I’ll be briefer on the other examples, just to get this post up sooner rather than later. But they are:

> computer software. As with commercial jets, American companies totally dominated the field for decades. Although significant foreign competition was absent, domestic competition was fierce;

> finance: Although individual European and Japanese banks and other financial institutions often dwarf their individual U.S. counterparts by various measures, collectively the American finance industry has long towered over all national rivals, and it’s the same situation for financial markets. When it comes to innovation (a mixed blessing, as the financial crisis should teach), the gap has been even wider. And again, fierce domestic competition has been the key – especially after post-1970s waves of deregulation; and

> motion pictures: Whether or not you prefer American to foreign films as a rule, there’s no doubt that the former have long ruled commercially all around the world. In fact, common features of recent and proposed trade agreements have been provisions permitting foreign governments to maintain various types of limitations on U.S. Films’ access to their domestic markets, for fear that the homegrown industry will be overwhelmed. Yes, I know there’s been a huge Bollywood industry in India for roughly 100 years. But with exceptions like Slumdog Millionaire, its offerings have limited appeal globally and simply have never come close to the box office racked up by American blockbusters.

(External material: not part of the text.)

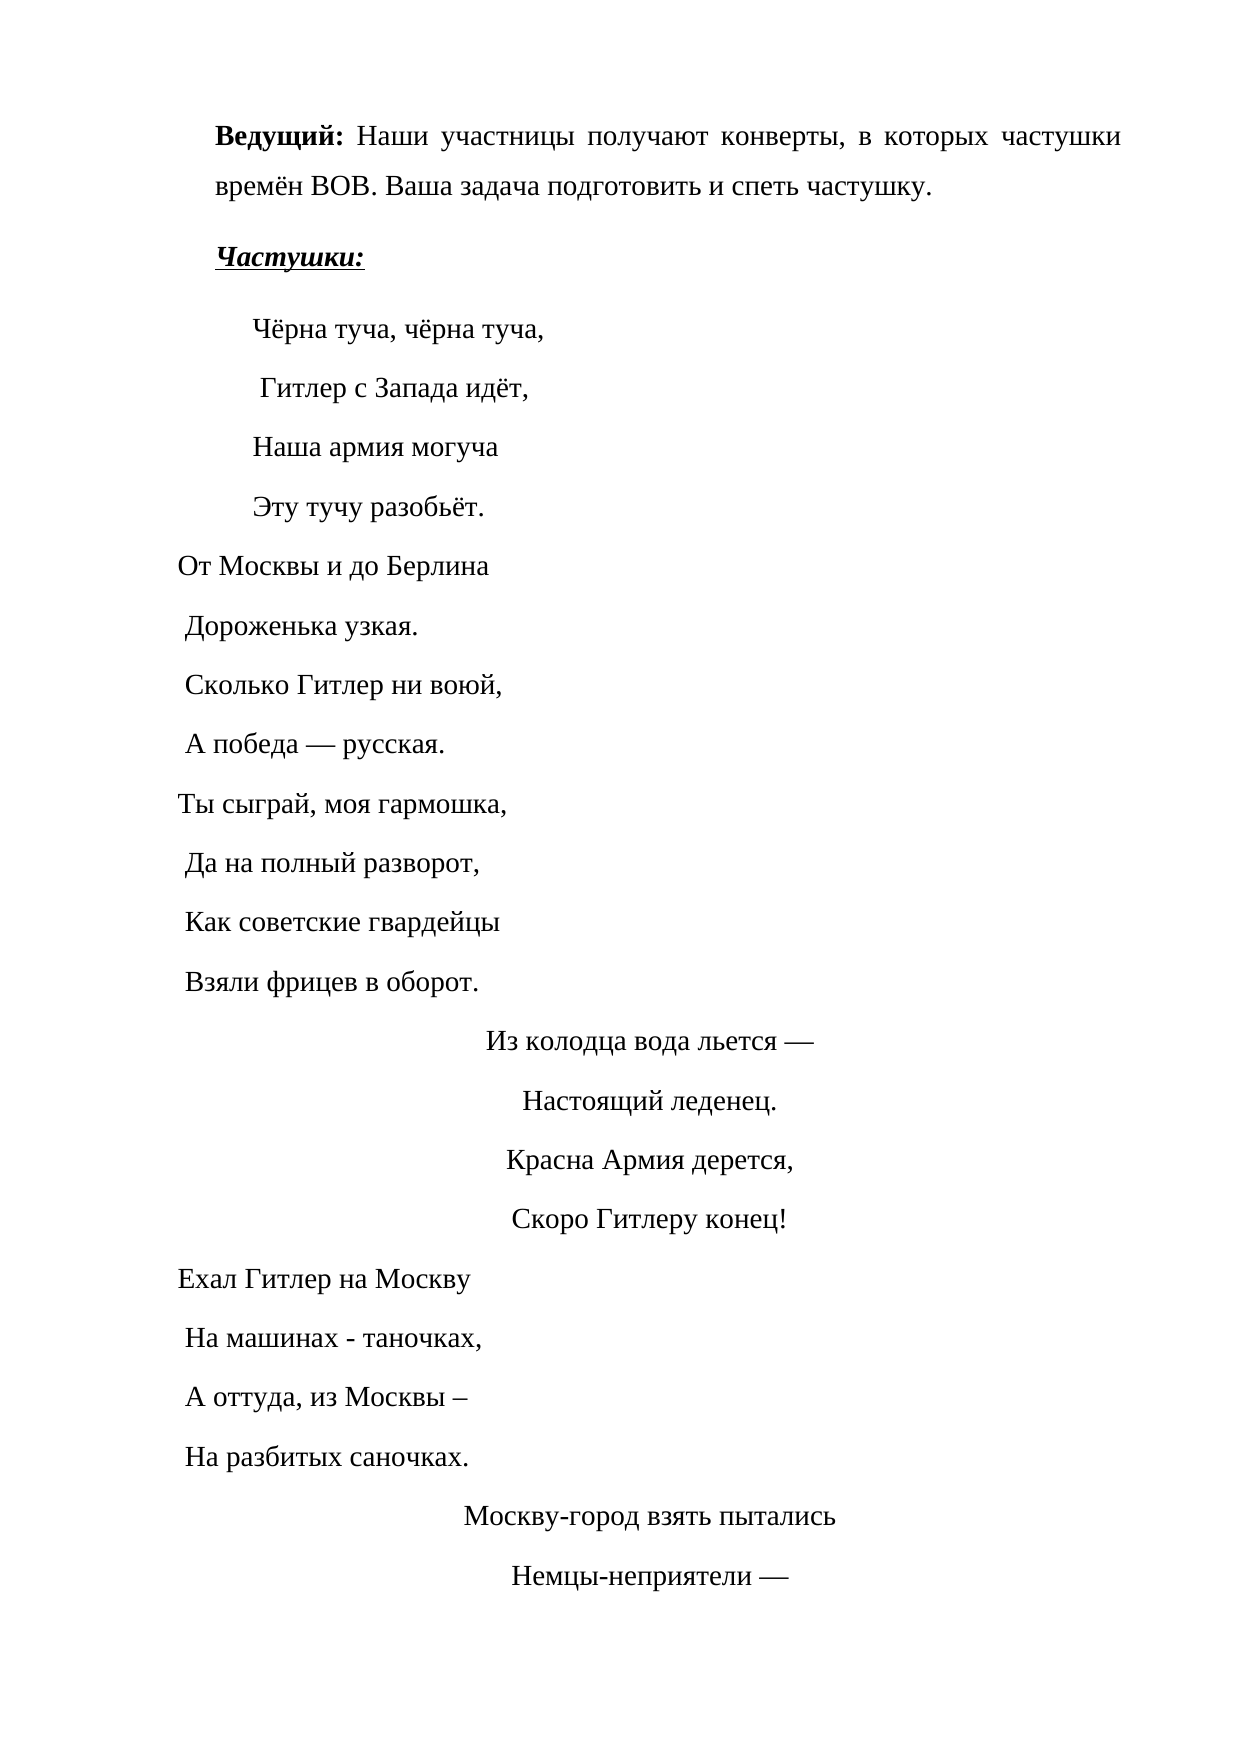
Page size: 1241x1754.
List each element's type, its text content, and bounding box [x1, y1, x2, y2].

text На разбитых саночках. [177, 1439, 1122, 1472]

It’s easy to explain all the above narratives with “special circumstances.” For example, American finance has reigned supreme for so long largely because the United States began the post-World War II era with nearly all of the world’s available liquidity. It also began that period with one of only three major aircraft industries not bombed out of existence (along with Britain’s and the Soviet Union’s). But these sectors maintained predominance long after postwar recovery began around the world. And the U.S. software edge, which initially benefited from military investment, grew much bigger once the largely civilian personal computing and internet revolutions took off.

Moreover, the role of special circumstances strengthens rather than undermines this post’s main argument: Foreign competition’s role has been anything but all-important. And as I’d written bein that previous post, America’s immense economy could easily generate more domestic competition – and all its benefits – with serious enforcement of anti-trust and anti-monopoly laws. Could more trade strengthen the U.S. economy still further? Absolutely. But the acid test of new agreements now needs to be not simply how their net gains compare with the situation in the absence of such deals, but how they compare with alternatives within Washington’s grasp that are entirely domestic.